Let’s take a step back. I am not sure how many people believe on their first day of classes at university that they will be valedictorian or even heap that sort of pressure on themselves. However, I submit to you, this is exactly what we do with our beloved infant novels.

We begin, like one would with the thrill of a new career, a bucket list cross-off, or our dream kitchen in mind (we will write not just the great American novel but one that will shake the foundations of the literary world!) only to have it come crashing down when we lose momentum as we stare at yet another blank page. Soon we scrap the idea, announce that we shall forever be a dog walker and sulk through life thinking we are a failure (if you are a dog walker, I mean no offense, but you want to be novelist remember?).

The reality is all along you were set up to fail — like having never climbed a little hill let alone a mountain, and one morning  you wake up and march to the foot of Everest with the idea of reaching the peak. You’ll probably die, and if not, your dream will.

If you are like me, when you finally have a scrumptious morsel of time to write, you sit down at your desk, table, car, wherever you write, and think you should be able to do five hundred words in thirty-two minutes and then edit them in five minutes and then write another five hundred words in the next sixteen minutes. But, in the end, you stump yourself.

I believe this is one of the big reasons people begin and then stop reading. This could be the reason you either struggle with your novel or have given up on it altogether. We place oppressive amounts of expectations on ourselves. If we don’t stop working, we sprint through it instead of allowing the story to come together leaving holes in our plots. Instead of enjoying getting to know our characters we cookie-cut them making them stale and boring. So the next time you take up your story, give yourself permission to take your time.

Think. Close your eyes and let the story unfold because giving yourself space to think and be creative may be all you need to overcome that all consuming blank page. Then begin.

What This Blog Is About

Five long years ago, I began writing, not because I had a novel in mind, it was merely an idea at that point. This idea has morphed into something quite different than from what I first intended but, an idea I have become more and more fond of. Now, I am here, five years later writing as hard and fast as possible to refine and polish that idea into the second draft of a novel before my second daughter is born in September.

While I would enjoy to prattle on and on about my own projects I am not here to tell you all about my work (though I will a little). The intention of this blog is to share  what I have learned with those who work full time, have children, are otherwise engaged, but still have the wild dream of publishing a novel someday. Thus, with all of the other responsibilities you and I juggle, I thought Parttimenovel would be a good title. I hope that through this site, my readers will be able to see my progress and triumphs as well as share their own. (Please do!)

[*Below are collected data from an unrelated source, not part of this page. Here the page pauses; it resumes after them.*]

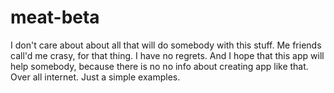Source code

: # meat-beta
I don't care about about all that will do somebody with this stuff. Me friends call'd me crasу, for that thing. 
I have no regrets.
And I hope that this app will help somebody, because there is no no info about creating app like that.
Over all internet. Just a simple examples.
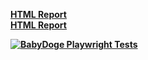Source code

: <strong>[HTML Report](https://AzizShoev.github.io/b_dog_playwrigth/)<strong>  
<strong>[HTML Report](https://AzizShoev.github.io/b_dog_playwrigth/)<strong>  

[![BabyDoge Playwright Tests](https://github.com/AzizShoev/b_dog_playwrigth/actions/workflows/tests.yml/badge.svg)](https://github.com/AzizShoev/b_dog_playwrigth/actions/workflows/tests.yml)
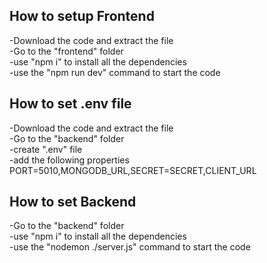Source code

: ## How to setup Frontend
-Download the code and extract the file <br />
-Go to the "frontend" folder <br />
-use "npm i" to install all the dependencies<br />
-use the "npm run dev" command to start the code<br />

## How to set .env file
-Download the code and extract the file<br />
-Go to the "backend" folder<br />
-create ".env" file<br />
-add the following properties PORT=5010,MONGODB_URL,SECRET=SECRET,CLIENT_URL <br />

## How to set Backend
-Go to the "backend" folder<br />
-use "npm i" to install all the dependencies<br />
-use the "nodemon ./server.js" command to start the code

For those beginning their work, you may be under the unfortunate impression that writing is something that comes easy and it sometimes does but, unfortunately, at such a rapid pace that it requires tremendous editing. It is more in the line of a job. For some it is a horrible job and you might soon discover it is not for you, having thought you could make a quick buck. For others it is a job occasionally but, more than that, a vocation, something we feel compelled to do. The enjoyment of words and the thrill of finishing a new chapter is something that cannot be subdued in our beings. We write, simple as that.

For a long time I struggled with the notion of calling myself a writer. I have not published anything (at least not in something that is still in circulation). I was not embarrassed of it, I just wanted to avoid the impending question that follows my response of acknowledging I am one which is, ‘so what are you writing about?’. I hated, and still do hate, the idea of conforming my novel that has been blooming and growing for five years into a one liner.

One of my good friends, who works in the publishing industry, always asks me to give him my pitch, the one liner that would define my work. When he asks, my mind swims with responses: I have to put hundreds and thousands of words into twelve words? Did I mention this is the first of several books? It’s not like other works, its… well… different! “How so?” he asks. That’s a good question. I hope to have that figured out before I am done.